● **DESCRIPTION OF THE TASK**
Copy out the part of the TV commercial recognition page between "Purchase an XIT" and "record the audio.", inclusive.

● **PASSAGE SHOWN**
== == ==
/tv-commercial-recognition

A POC system for recording, recognizing, and storing TV commercials with real-time detection capabilities.

Primary LanguagePythonMIT LicenseMIT

tv-commercial-recognition

A POC system for recording, recognizing, and storing TV commercials with real-time detection capabilities.


Record TV audio with ffmpeg

Purchase an XIT stick and install the software.

Install and setup the BlackHole audio driver to capture audio from XIT stick.

To record audio from XIT stick, select BlackHole 16ch as the audio output device, then use ffmpeg to record the audio.

macos-sound-blackhold-output

# Find the device name
ffmpeg -f avfoundation -list_devices true -i ""
== == ==
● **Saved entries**
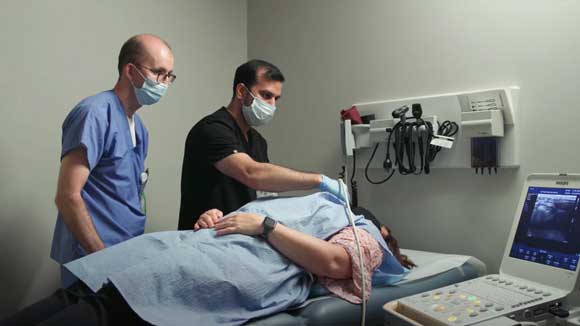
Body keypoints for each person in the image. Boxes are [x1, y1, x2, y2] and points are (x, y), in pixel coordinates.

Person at [2, 193, 407, 326]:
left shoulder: (366, 233)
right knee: (83, 294)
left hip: (233, 267)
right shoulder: (320, 201)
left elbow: (335, 264)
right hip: (199, 244)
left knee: (106, 305)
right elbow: (247, 218)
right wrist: (216, 218)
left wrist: (265, 226)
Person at [50, 34, 175, 288]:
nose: (164, 83)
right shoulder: (95, 114)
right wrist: (102, 259)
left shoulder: (139, 129)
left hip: (124, 255)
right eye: (158, 73)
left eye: (169, 76)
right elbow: (67, 196)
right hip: (92, 259)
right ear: (131, 71)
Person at [178, 59, 344, 230]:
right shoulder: (212, 130)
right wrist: (319, 180)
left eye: (276, 98)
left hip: (238, 238)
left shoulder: (258, 141)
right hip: (203, 237)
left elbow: (264, 189)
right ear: (241, 91)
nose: (272, 105)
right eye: (266, 95)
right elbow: (252, 173)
== == ==
● **EXPECTED OUTPUT**
Purchase an XIT stick and install the software.

Install and setup the BlackHole audio driver to capture audio from XIT stick.

To record audio from XIT stick, select BlackHole 16ch as the audio output device, then use ffmpeg to record the audio.